1-592048S -03AN to 9/16-18 IF (large MC port)
1-592046S -03AN to 1/2-20 IF (small MC port)
1-972054B -03AN branch to 3/8-24 IF run tee (for front brake lines)
1-961603 -03AN to 1/8 IPS (this connects rear m/c hose to rear line
assuming use of prop valve)
1-12" -03AN straight to -03AN 90 hose for rear
1-16" -03AN straight to -03AN 90 hose for front
The above connects your Buick MC to the tee and prop valve. With
Tristate lines, the fronts will have to be reflared, since the left
front is a metric and the right front is SAE. Better to reflare than
use multiple adapters. For my case, they were a bit too long anyway.

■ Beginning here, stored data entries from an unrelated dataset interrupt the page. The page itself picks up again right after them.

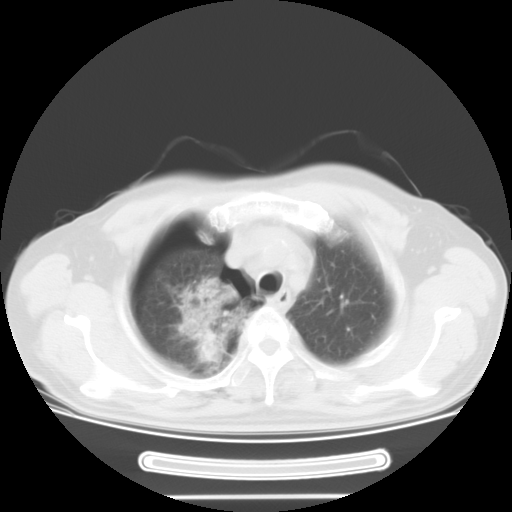
Chest CT, one axial slice. Slice 24 of 29 in the series (ordered by position). Reconstruction kernel STANDARD. Lung window (W 1500 / L -600 HU). 10 mm slice thickness. 512 × 512 image matrix. Male patient, age 61 years. From the clinical record (not read from this slice): clinical TNM (as recorded): T1c N3 M1b.
Outlined on this slice (rectangle marked by the reading radiologist):
- lung tumour (recorded histology: adenocarcinoma): bounding box [x1, y1, x2, y2] px = [160, 278, 249, 376]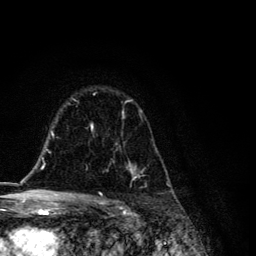
Breast MRI, one axial slice. Slice 82 of 134 in the series (ordered by position). Cropped to one breast. Dynamic contrast-enhanced series, time point 2 of 6 at this slice position (early post-contrast). 3 T. TE 4.2 ms, TR 8.6 ms. 256 × 256 image matrix, field of view 160 × 160 mm. Female patient.
Outlined on this slice (semi-automatic segmentation, software-assisted and operator-edited):
- enhancing-tissue mask used for the functional tumour volume (all voxels passing the contrast-enhancement thresholds inside the analysis volume; usually the tumour): box from (x=90, y=100) to (x=171, y=188) px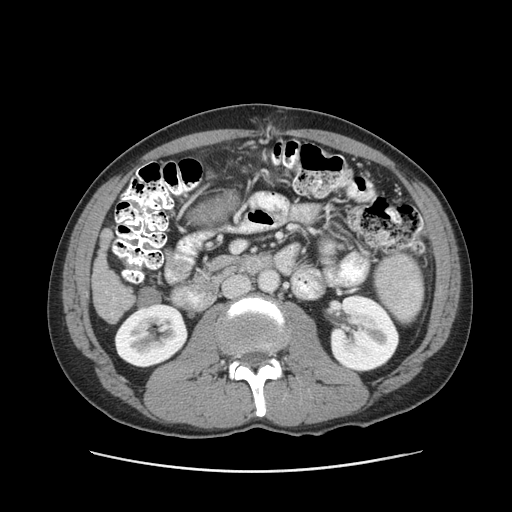
Contrast-enhanced abdominal CT (liver protocol), one axial slice. Slice 29 of 93 in the series (ordered by position). Reconstruction kernel STANDARD. Soft-tissue window (W 400 / L 40 HU). 512 × 512 image matrix, field of view 380 × 380 mm. From the clinical record (not read from this slice): diagnosis: hepatocellular carcinoma (patient treated with transarterial chemoembolisation; whether this scan precedes or follows treatment is not stated here); TNM stage (as recorded): Stage-II; Child-Pugh class: A; tumour size: 1 cm.
Annotated regions visible in this slice (semi-automatic segmentation, software-assisted and operator-edited):
- liver parenchyma outside the tumour (the mass and vessels are separate outlines, so this box may not span the whole liver): bounding box <92,230,134,322> (left, top, right, bottom; pixels)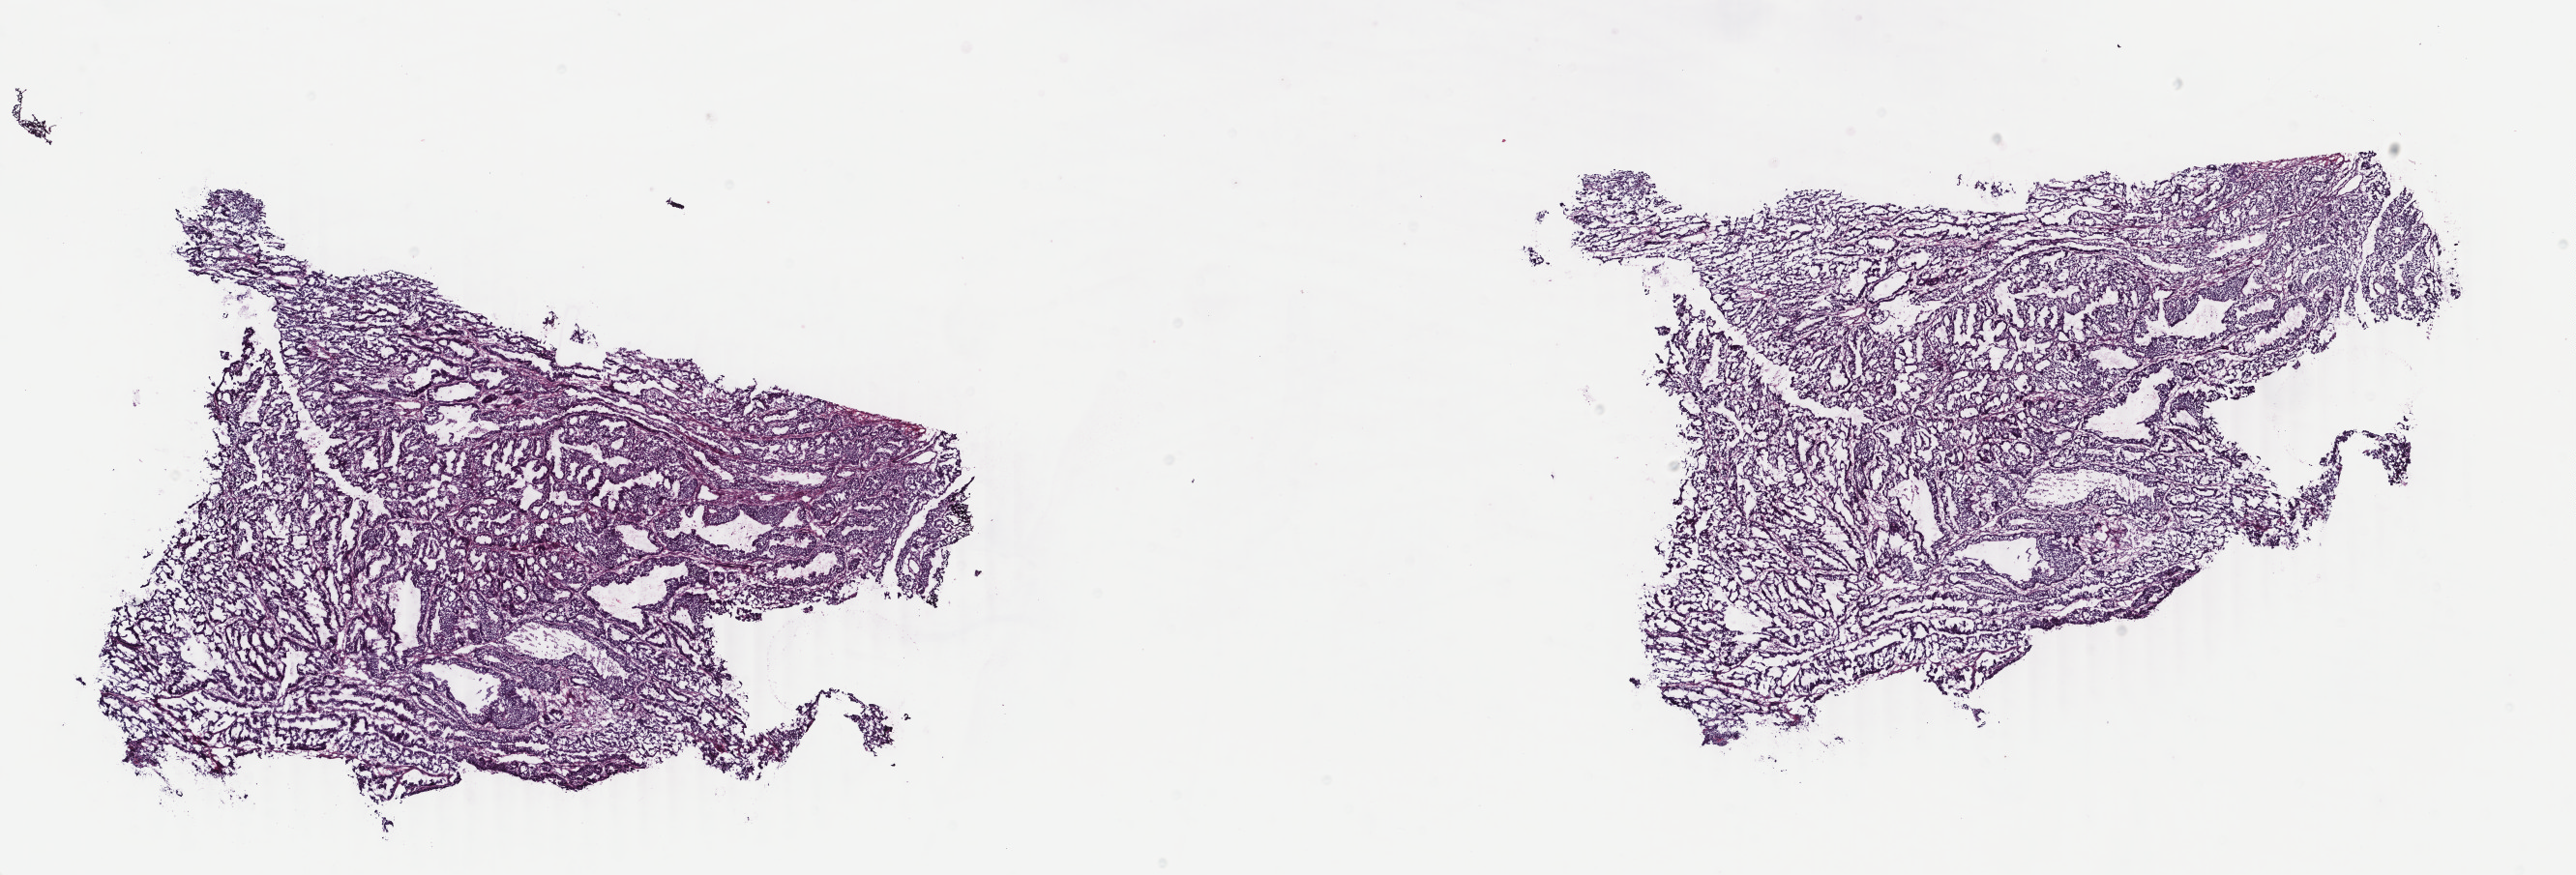
Hematoxylin and eosin (H&E) stained whole-slide image — a low-resolution overview of the entire scanned area, about 21.2 x 7.2 mm. Frozen section from the bottom of the tissue portion. Uterus, primary tumour sample. Female patient; age at initial diagnosis 39 years. Histologic grade: G1 (well differentiated). Pathologist review of this section (percent, as recorded): tumour cells 100%, tumour nuclei 90%, normal cells 0%, stromal cells 0%, necrosis 0%. Infiltration values recorded for this section: lymphocyte infiltration 0%, monocyte infiltration 0%, neutrophil infiltration 0%.
* pathologic diagnosis: Endometrioid adenocarcinoma, NOS (endometrium)
* lymph nodes positive (case pathology): 0 of 16 examined
* FIGO stage: IA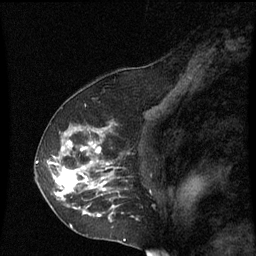
Breast MRI (dynamic contrast-enhanced), one sagittal slice; position 40 of 60 along the scan axis; dynamic contrast-enhanced series, image 2 of 3 at this slice position (ordered by acquisition); 1.5 T; TE 4.2 ms, TR 8.9 ms; 2 mm slice thickness; 256 × 256 image matrix, field of view 200 × 200 mm. Patient: female, 53 years. From the clinical record (not read from this slice): setting: breast cancer imaged before/during neoadjuvant chemotherapy; receptor status: HR-positive, HER2-negative.
Outlined on this slice (semi-automatically segmented with operator editing):
- analysis volume of interest (the breast-tissue region the enhancement analysis was run in; not a lesion): bounding box [x1, y1, x2, y2] px = [38, 128, 121, 231]
- tumour enhancement mask (voxels above the 70 % enhancement threshold inside the analysis volume of interest): [50, 128, 115, 217]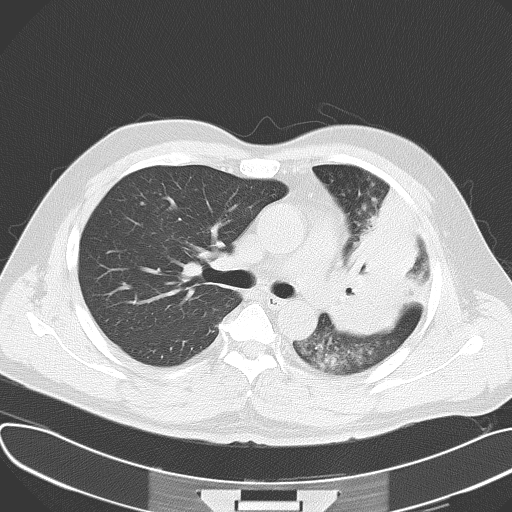
Chest CT, one axial slice; slice 40 of 62 in the series (ordered by position); reconstruction kernel B70f; 120 kVp; lung window (W 1500 / L -600 HU); 5 mm slice thickness; 512 × 512 image matrix. Patient: male, 48 years. From the clinical record (not read from this slice): clinical TNM (as recorded): T4 N0 M0.
Structures marked on this image (bounding box drawn by a radiologist):
- lung tumour (recorded histology: adenocarcinoma): bounding box <328,177,418,342> (left, top, right, bottom; pixels)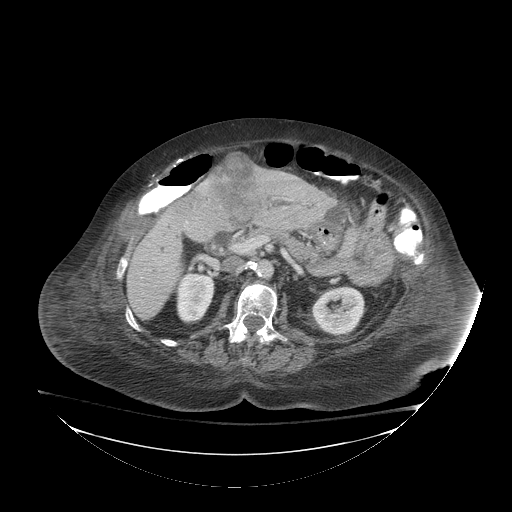
Contrast-enhanced abdominal CT (liver protocol), one axial slice; position 34 of 81 along the scan axis; reconstruction kernel STANDARD; soft-tissue window (W 400 / L 40 HU); 512 × 512 image matrix. Case-level facts recorded for this patient, not image findings: diagnosis: hepatocellular carcinoma (patient treated with transarterial chemoembolisation; whether this scan precedes or follows treatment is not stated here); TNM stage (as recorded): Stage-I; Child-Pugh class: B; tumour differentiation: well-moderately differentiated; tumour nodularity: uninodular.
Outlined on this slice (semi-automatic segmentation, software-assisted and operator-edited):
- liver parenchyma outside the tumour (the mass and vessels are separate outlines, so this box may not span the whole liver): bounding box (x1, y1, x2, y2) in pixels: (126, 174, 312, 320)
- mass: (209, 152, 260, 222)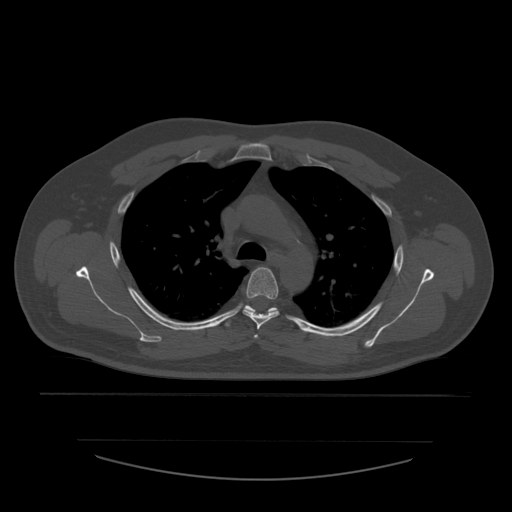
CT including the spine, one axial slice; position 413 of 532 along the scan axis; 120 kVp; bone window (W 1800 / L 400 HU); 1.25 mm slice thickness; 512 × 512 image matrix, field of view 441 × 441 mm. Patient age 44 years. From the clinical record (not read from this slice): primary cancer: soft tissue sarcoma.
Outlined on this slice (semi-automatically segmented with operator editing):
- T3 vertebra: bounding box [x1, y1, x2, y2] px = [254, 335, 258, 339]
- T4 vertebra: [243, 267, 280, 330]
- T5 vertebra: [226, 305, 278, 327]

If length is okay, then you'll need 1 10mm-1.0 IF female to 3/8-24
IF male adapter to connect the left front line to the tee
To relocate the pump unit, use the fittings below
1-592042 -04AN to 10mm-1.0 male
1-989544 -04AN to 10mm-1.0 female
Appropriate length of -04 hose with straight and 90 ends. Unscrew
the rubber hose from the hard line and insert the extension hose
with the above adapters.
Appropriate length of Earl's Auto-flex hose, -06 size for return
line to pump. Use any suitable clamp, like Earl's Econo-fit
My list is accurate for my
application: The electric power unit was relocated to the front
"X" member, and the "T" and prop valve were
mounted on the lower 3/4" tube, 16" in front of the driver
footbox. If you don't relocate the power unit, you'll need much less
stuff. The whole list was about $140 from amstreetrods.com. The
numbers, for the most part, are generic. You should be able to shop
around without too much trouble.
If you are installing the
Buick GN setup, and are relocating the electric pump unit, as I did,
be sure to save and use the rubber hose from the pump to the master
cylinder. Braided hose is okay to extend it, but not to replace it
completely. The reason is that the braiding on the AN hose will
ground the motor and it will never shut off. I used AN hose and
inserted the old line at the master cylinder end, so it would not
show, and I covered the AN with clear plastic so it would not ground
on the way to the pump unit. The return line isn't so much a problem
because it connects to the non-conductive reservoir at one end. It
should still be insulated, though, if it's braided.
All I can tell you is that
the Buick setup requires the least amount of frame modification. All
I did was enlarge the holes in the firewall to account for the
slightly wider bolt spacing, and I had to rig a pivot for the pedal.
I'm a total amateur at metal work of any kind and I had no trouble
once I thought it through. I'll post some pics if you want.
I ground off the weld on the
back of the pivot pin on the pedal arm and drove the pin right out.
I then cleaned up the welds and found an appropriate bushing at the
hardware store to reduce the hole in the pedal to that of the
pushrod. Then I used a short grade 8 bolt with a nylock castle nut
and used a cotter pin as an extra safety.